-- Task directions --
The lines below, from the one holding "text_box [49, 204, 1413, 411]" through the one holding "Document page, 2001x1125 pixels.", are to be restated word for word, with all images left out.

(Beginning of Stored data)

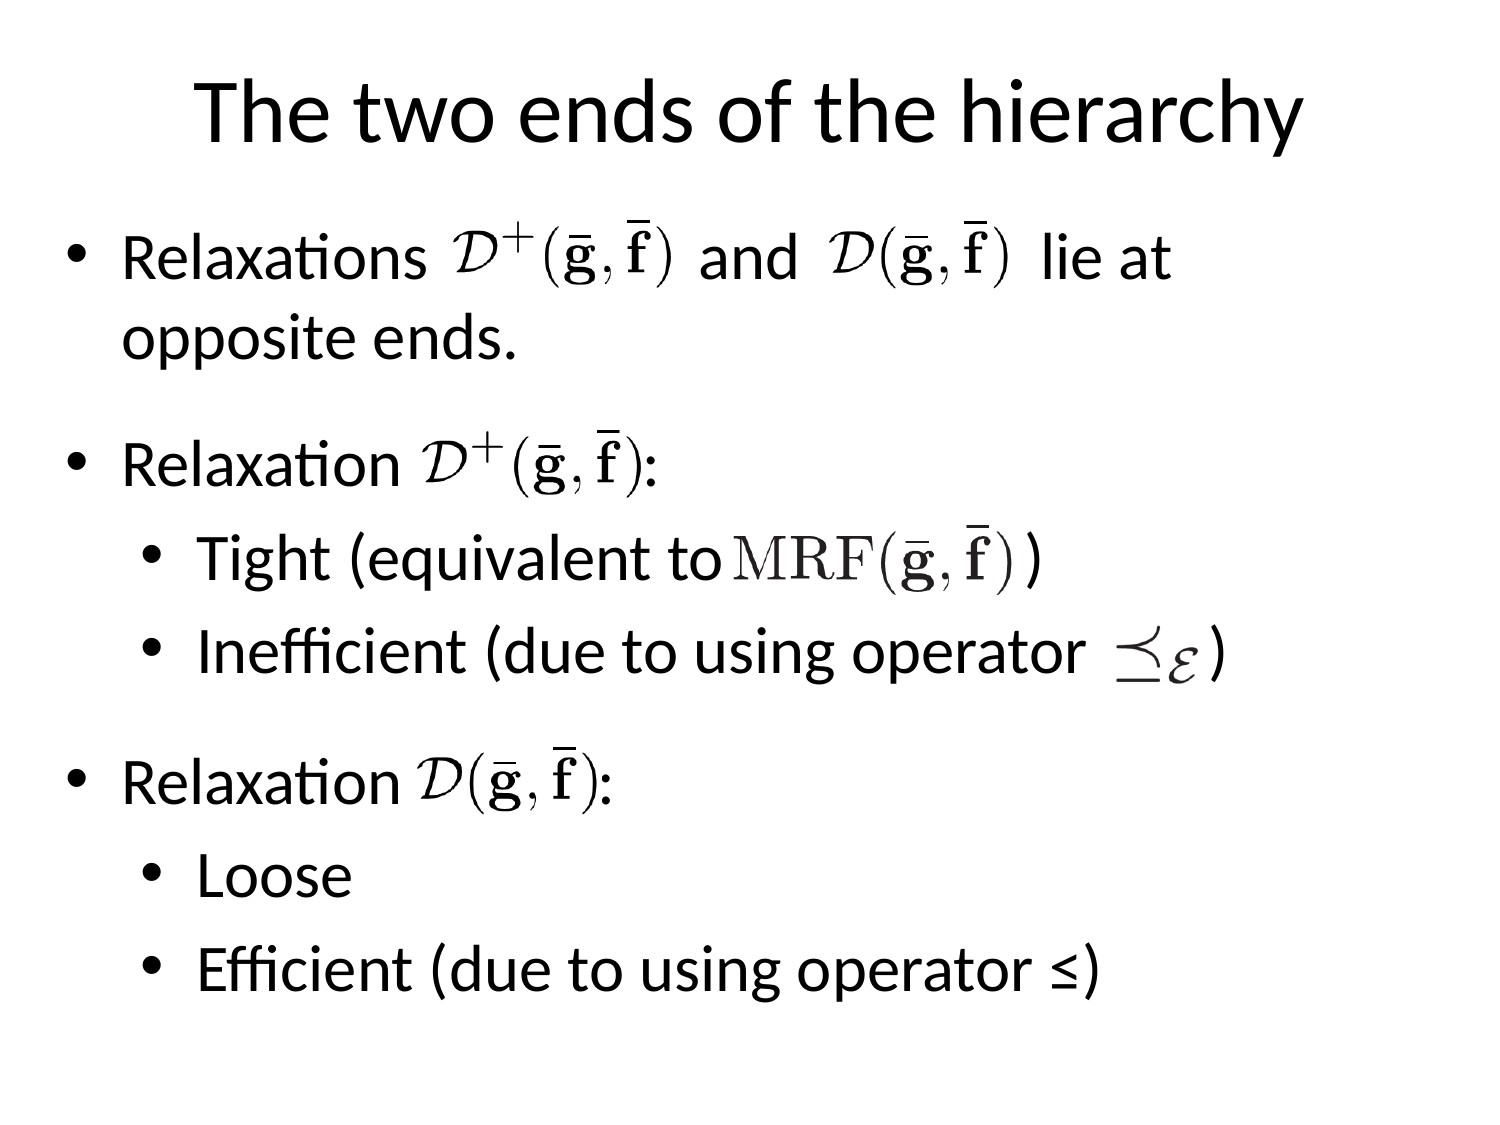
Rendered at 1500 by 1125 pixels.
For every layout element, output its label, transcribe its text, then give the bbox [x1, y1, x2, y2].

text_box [49, 204, 1413, 411]
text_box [49, 412, 1451, 751]
title The two ends of the hierarchy [0, 12, 1500, 200]
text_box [49, 759, 1401, 1068]
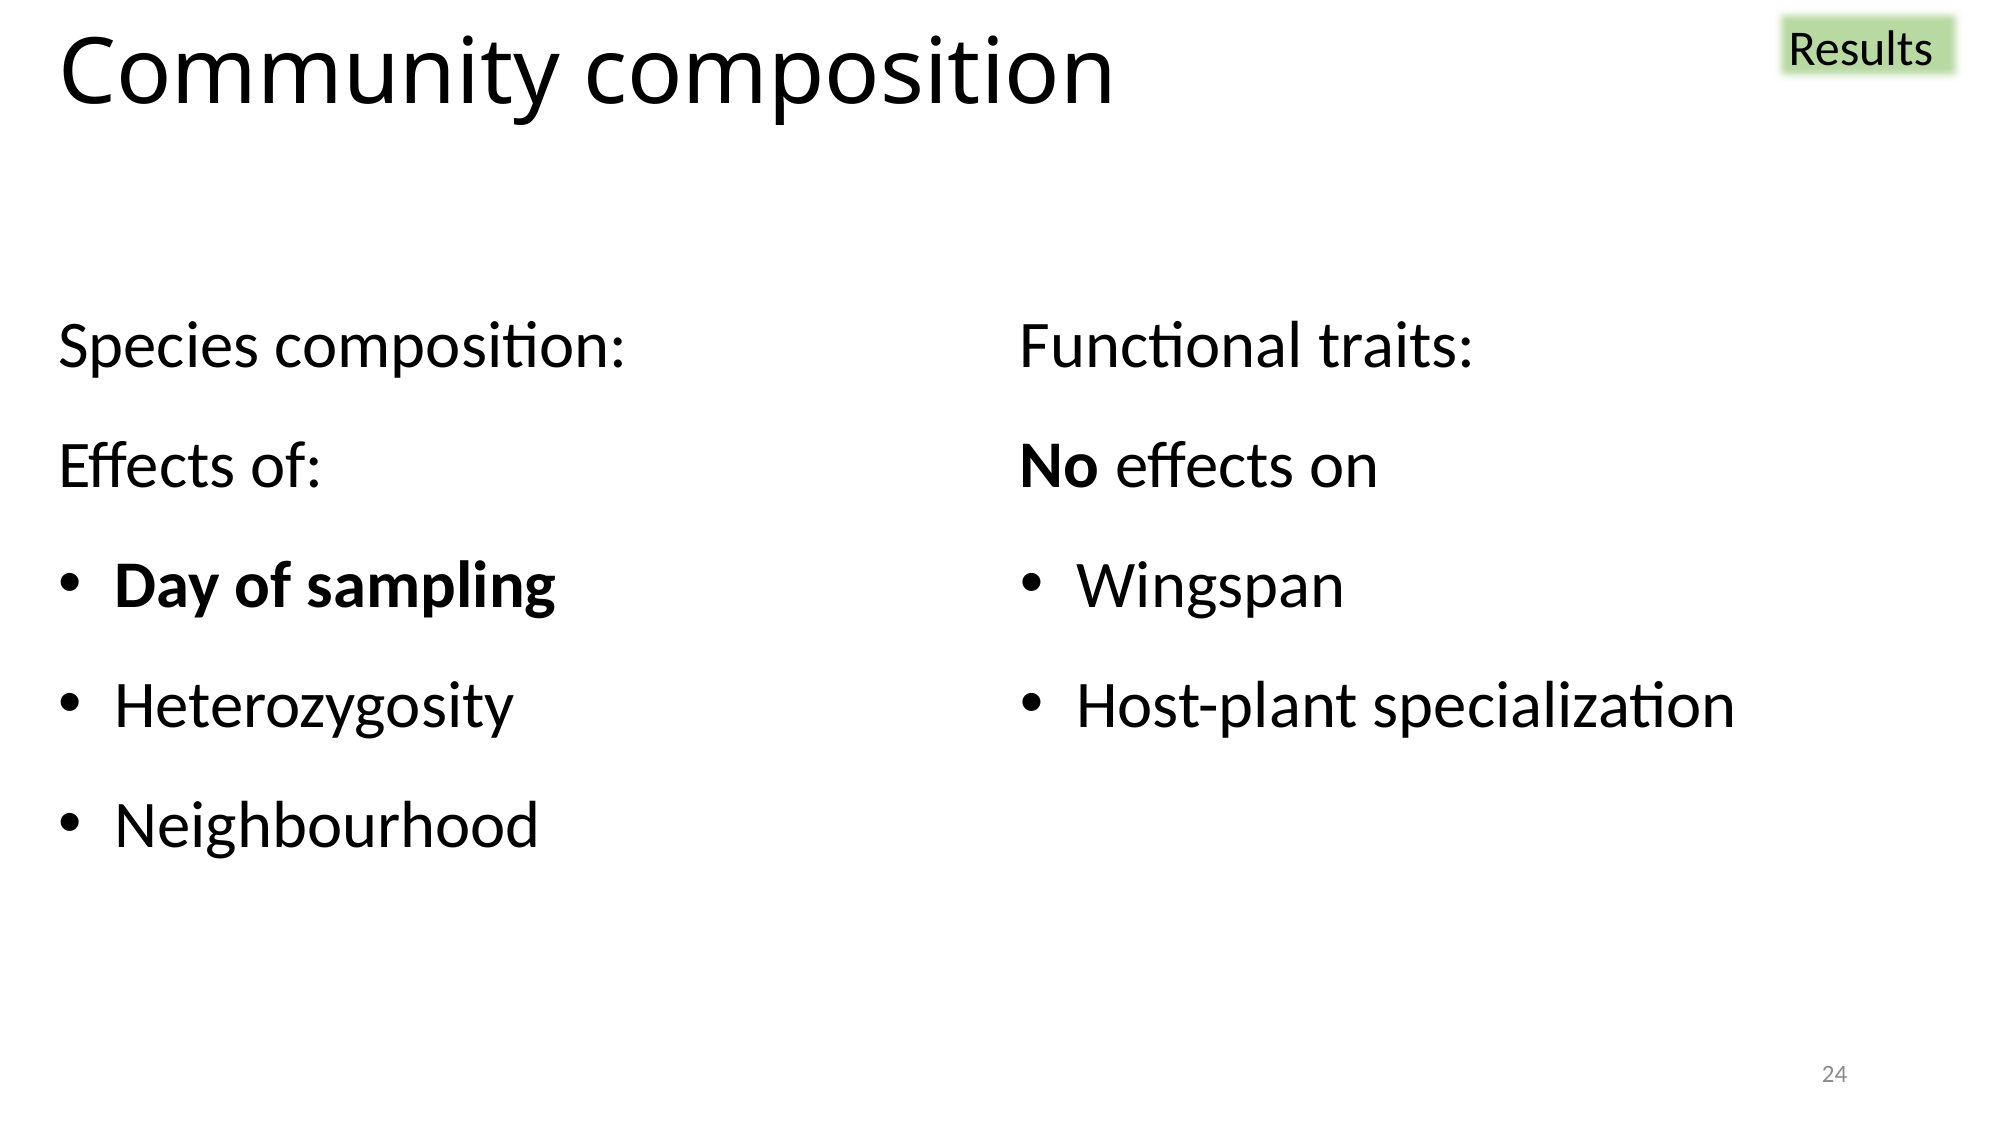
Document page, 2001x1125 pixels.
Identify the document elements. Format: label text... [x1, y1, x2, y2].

title Community composition [43, 0, 1769, 218]
text_box Results [1787, 21, 1951, 69]
slide_number 24 [1412, 1042, 1863, 1103]
text_box Functional traits: No effects on Wingspan Host-plant specialization [1005, 253, 1820, 749]
text_box Species composition: Effects of: Day of sampling Heterozygosity Neighbourhood [43, 253, 858, 869]
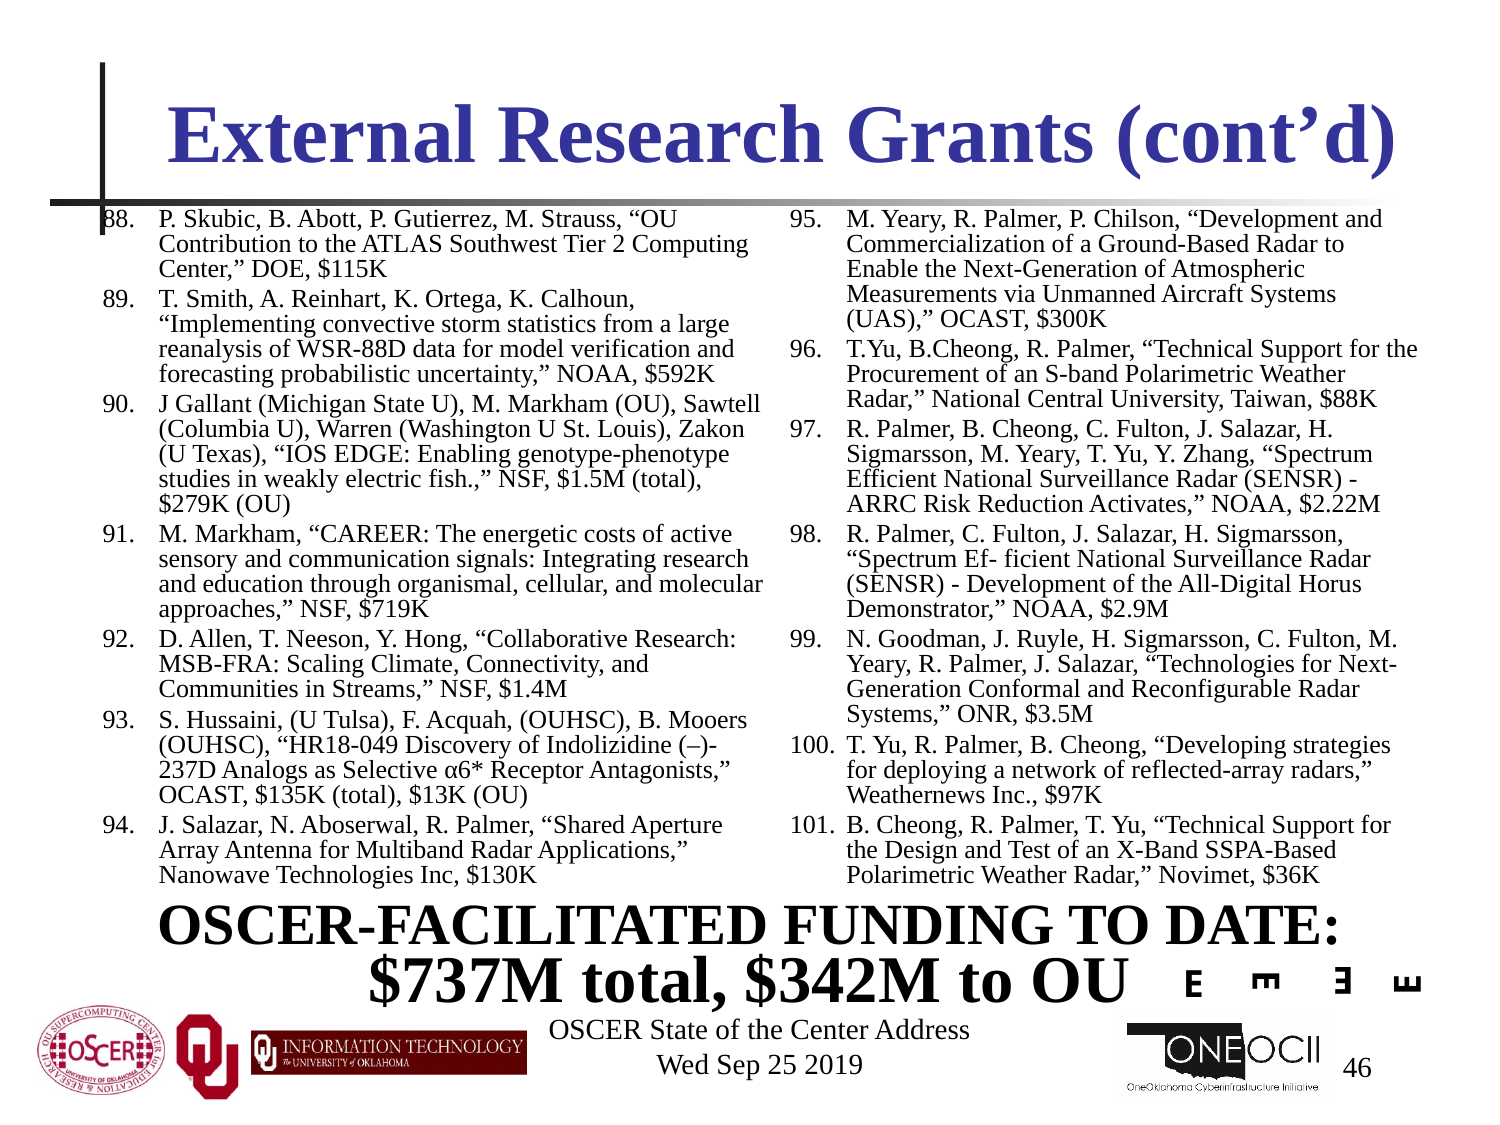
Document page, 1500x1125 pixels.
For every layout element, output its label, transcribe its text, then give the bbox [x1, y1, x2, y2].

picture [1112, 1018, 1336, 1102]
list P. Skubic, B. Abott, P. Gutierrez, M. Strauss, “OU Contribution to the ATLAS Southwest Tier 2 Computing Center,” DOE, $115K T. Smith, A. Reinhart, K. Ortega, K. Calhoun, “Implementing convective storm statistics from a large reanalysis of WSR-88D data for model verification and forecasting probabilistic uncertainty,” NOAA, $592K J Gallant (Michigan State U), M. Markham (OU), Sawtell (Columbia U), Warren (Washington U St. Louis), Zakon (U Texas), “IOS EDGE: Enabling genotype-phenotype studies in weakly electric fish.,” NSF, $1.5M (total), $279K (OU) M. Markham, “CAREER: The energetic costs of active sensory and communication signals: Integrating research and education through organismal, cellular, and molecular approaches,” NSF, $719K D. Allen, T. Neeson, Y. Hong, “Collaborative Research: MSB-FRA: Scaling Climate, Connectivity, and Communities in Streams,” NSF, $1.4M S. Hussaini, (U Tulsa), F. Acquah, (OUHSC), B. Mooers (OUHSC), “HR18-049 Discovery of Indolizidine (–)-237D Analogs as Selective α6* Receptor Antagonists,” OCAST, $135K (total), $13K (OU) J. Salazar, N. Aboserwal, R. Palmer, “Shared Aperture Array Antenna for Multiband Radar Applications,” Nanowave Technologies Inc, $130K [87, 199, 774, 886]
picture [37, 1005, 165, 1095]
slide_number 46 [1174, 1026, 1388, 1091]
picture [174, 1018, 240, 1102]
text_box OSCER-FACILITATED FUNDING TO DATE: $737M total, $342M to OU [74, 886, 1425, 1018]
footer OSCER State of the Center Address Wed Sep 25 2019 [431, 1018, 1088, 1088]
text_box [1161, 949, 1437, 1017]
title External Research Grants (cont’d) [124, 74, 1442, 187]
list M. Yeary, R. Palmer, P. Chilson, “Development and Commercialization of a Ground-Based Radar to Enable the Next-Generation of Atmospheric Measurements via Unmanned Aircraft Systems (UAS),” OCAST, $300K T.Yu, B.Cheong, R. Palmer, “Technical Support for the Procurement of an S-band Polarimetric Weather Radar,” National Central University, Taiwan, $88K R. Palmer, B. Cheong, C. Fulton, J. Salazar, H. Sigmarsson, M. Yeary, T. Yu, Y. Zhang, “Spectrum Efficient National Surveillance Radar (SENSR) - ARRC Risk Reduction Activates,” NOAA, $2.22M R. Palmer, C. Fulton, J. Salazar, H. Sigmarsson, “Spectrum Ef- ficient National Surveillance Radar (SENSR) - Development of the All-Digital Horus Demonstrator,” NOAA, $2.9M N. Goodman, J. Ruyle, H. Sigmarsson, C. Fulton, M. Yeary, R. Palmer, J. Salazar, “Technologies for Next-Generation Conformal and Reconfigurable Radar Systems,” ONR, $3.5M T. Yu, R. Palmer, B. Cheong, “Developing strategies for deploying a network of reflected-array radars,” Weathernews Inc., $97K B. Cheong, R. Palmer, T. Yu, “Technical Support for the Design and Test of an X-Band SSPA-Based Polarimetric Weather Radar,” Novimet, $36K [774, 199, 1438, 901]
picture [247, 1028, 431, 1078]
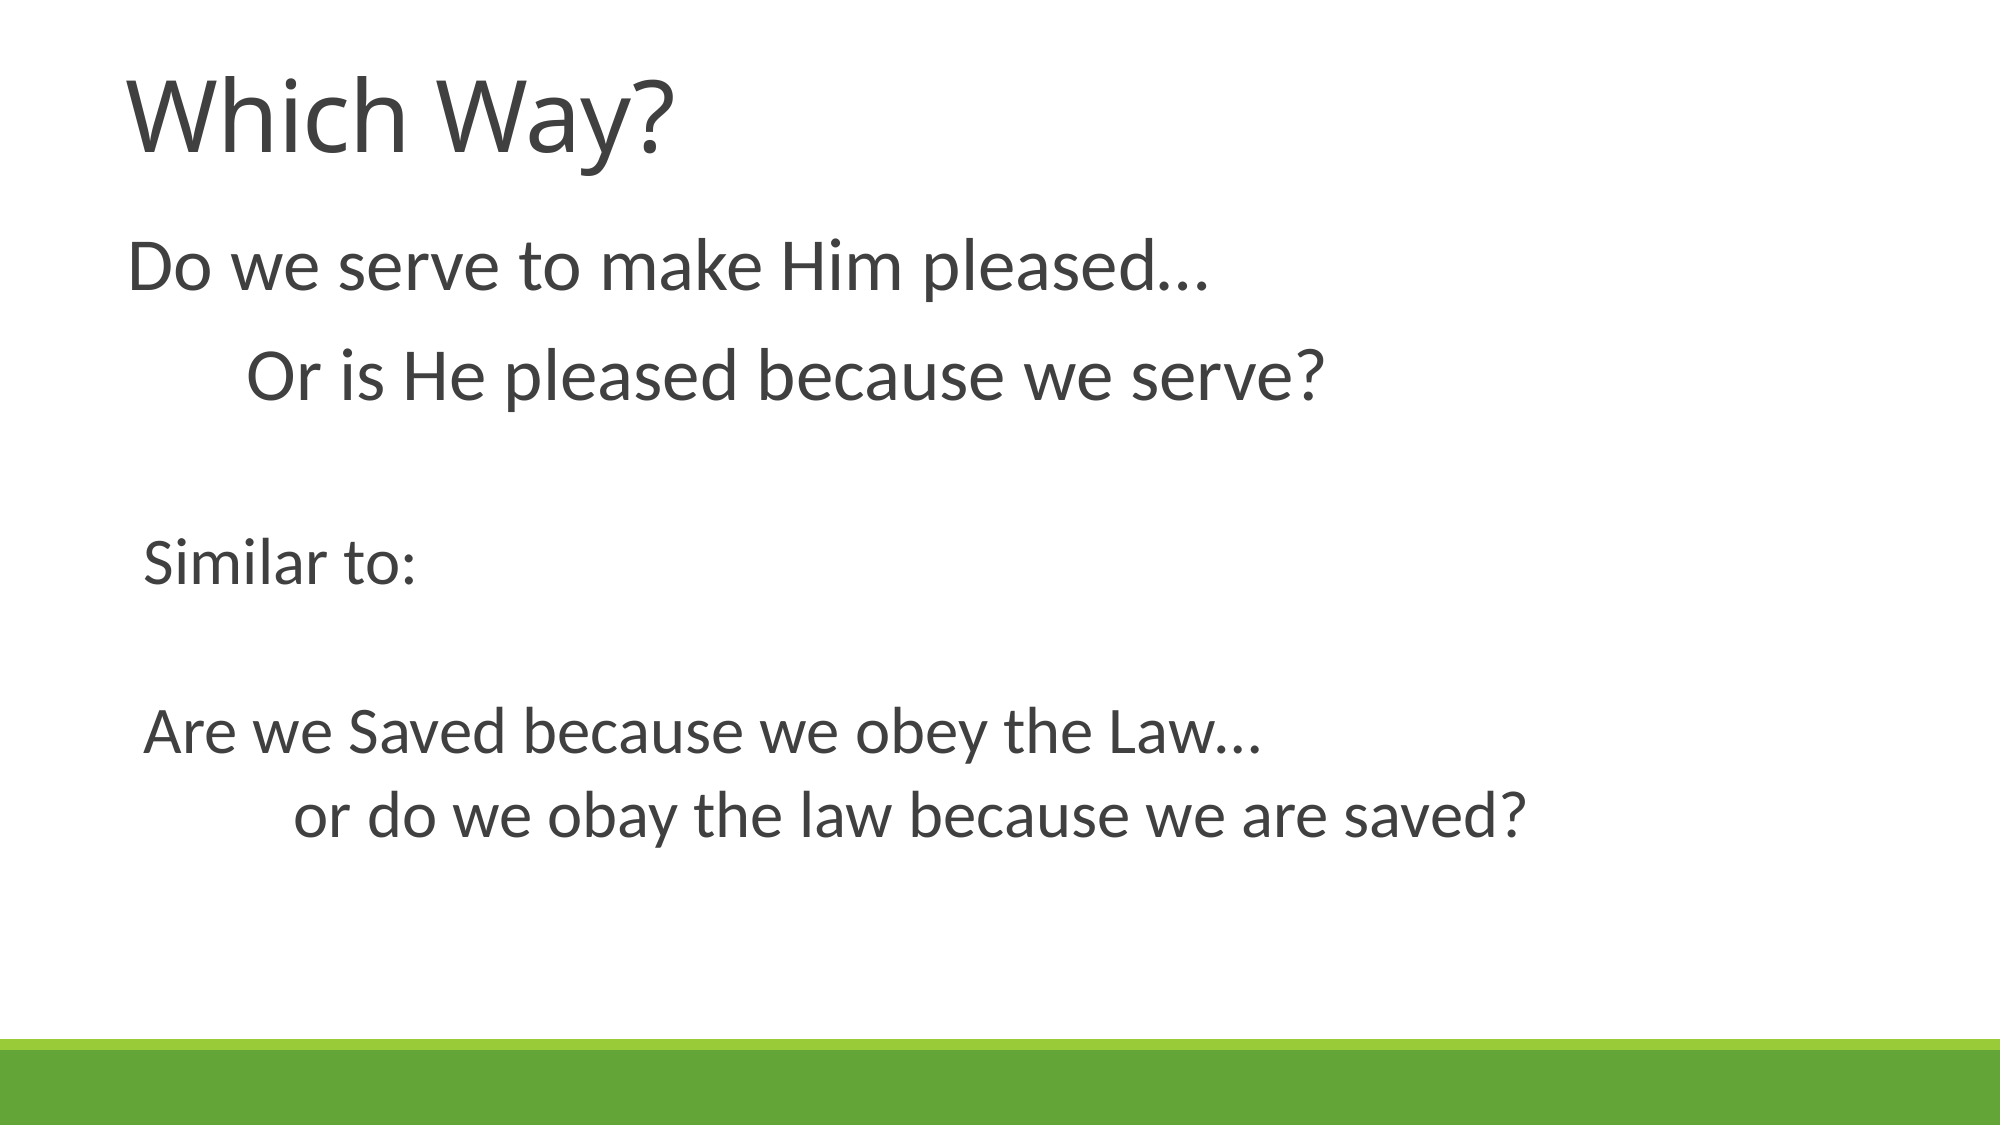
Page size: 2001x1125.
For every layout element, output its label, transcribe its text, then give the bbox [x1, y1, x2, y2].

(End of Stored data)

-- Response area --
text_box [49, 204, 1413, 411]
text_box [49, 412, 1451, 751]
title The two ends of the hierarchy [0, 12, 1500, 200]
text_box [49, 759, 1401, 1068]
Document page, 2001x1125 pixels.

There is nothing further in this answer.